Wednesday, July 27, 2011

The elephant in the room

Throughout my childhood, I viewed my family as average: four kids, stay-at-home Mom, ranch house in the Villages, public schools.  The drama of my youth was equally banal: broken arm, awkward teen years, best friend moved away. Utterly typical, except for the elephant in the room. I was so used to living with it that I didn’t see it. 

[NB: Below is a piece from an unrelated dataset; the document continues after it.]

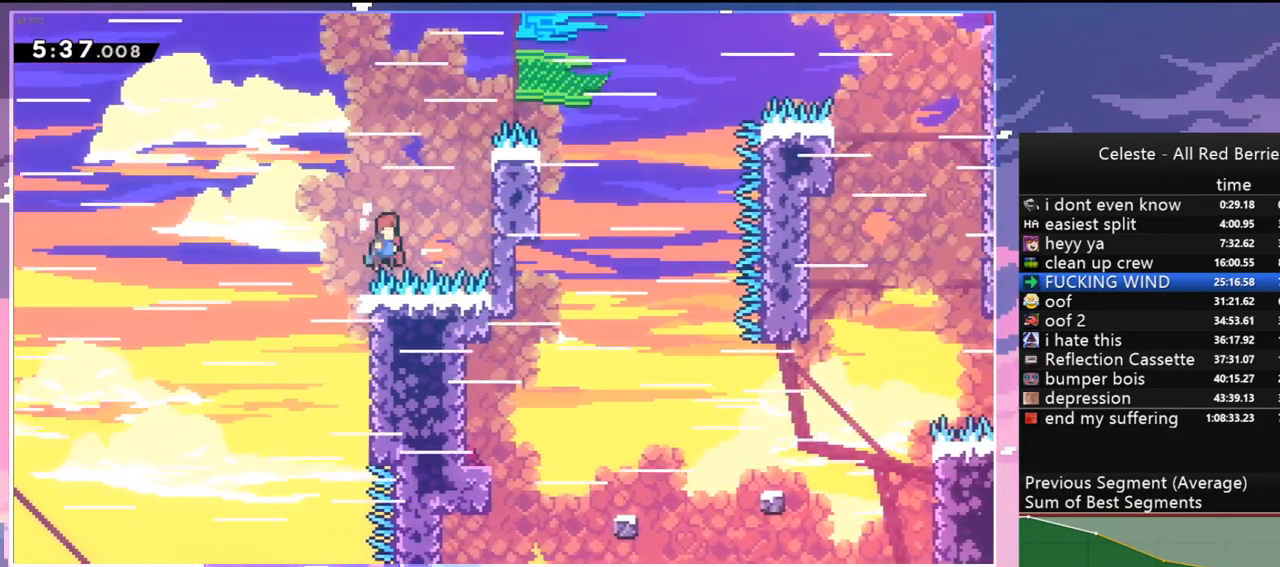
{"keys": ["jump", "jump2", "right"], "events": [[167, "grab", "up"], [167, "jump", "up"], [200, "up", "up"], [250, "jump2", "down"], [400, "jump", "down"], [400, "right", "up"], [483, "right", "down"]]}
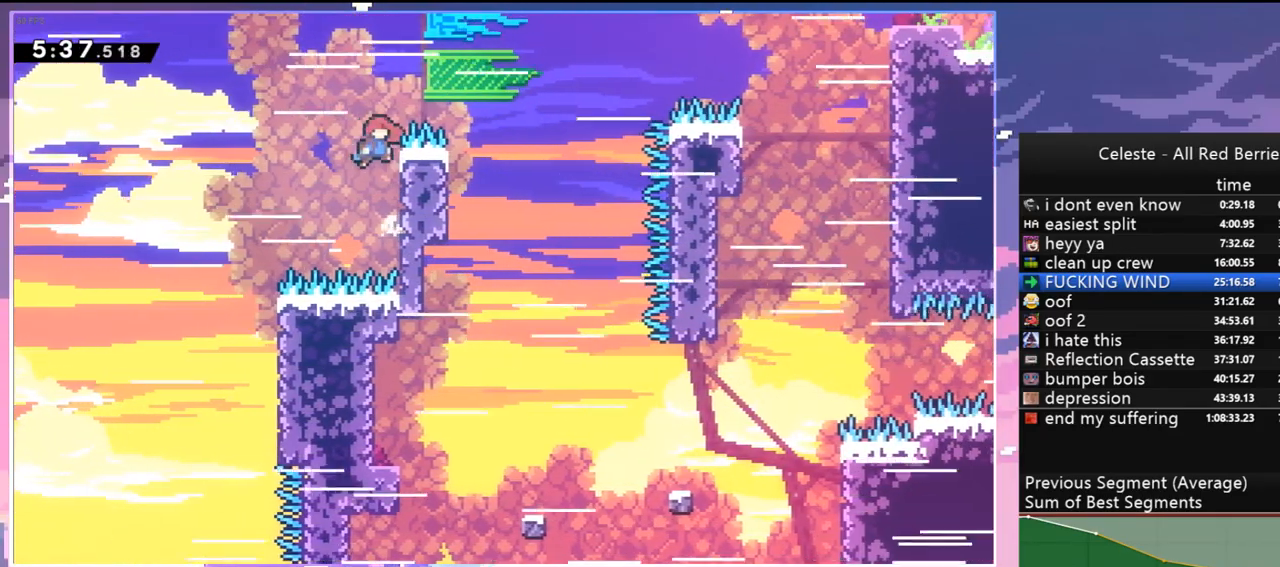
{"keys": ["grab", "jump", "right", "up"], "events": [[33, "grab", "down"], [83, "jump", "up"], [83, "up", "down"], [133, "jump", "down"], [450, "jump2", "up"]]}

My older brother has autism. Not Asperger’s, not mild autism, but the head-banging, knuckle-biting sort. He cracked the plasterboard wall of his room with his head. He’d whack it so hard I was convinced that the front of the forehead has no feeling. I’d touch mine sometimes, but I could feel my fingers. Maybe the senses there are only superficial? I did a few test bangs, which barely hurt (and barely hit) but I never had enough conviction to slam my head full force against the wall and test my theory.  Besides, what if I didn’t hit the sweet spot?  

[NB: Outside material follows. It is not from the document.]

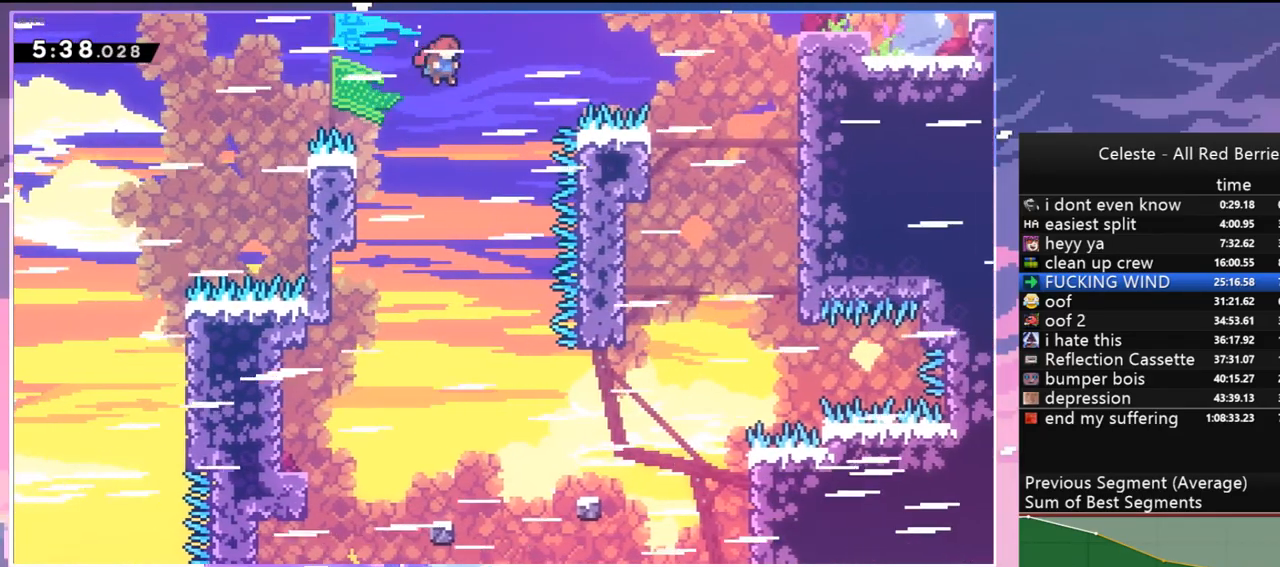
{"keys": ["grab", "right", "up"], "events": [[150, "grab", "up"], [183, "dash", "down"], [283, "jump", "up"], [383, "grab", "down"], [467, "dash", "up"]]}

I need to say that my brother’s eruptions of frustration never hurt anyone. On the rare occasions when my sister or I provoked him beyond endurance, he’d pound the wall, holding me (or her) with the other hand so I could feel his anger in every wham, wham, wham against the wall next to my head. Most of the time, we avoided getting cornered, so we scampered off while he lashed out his frustration on the wall.  We had spats over the usual stuff, who empties the dishwasher or gets the bathroom next. No kid is going to let their brother get away with always having his way because of a label that no one understood.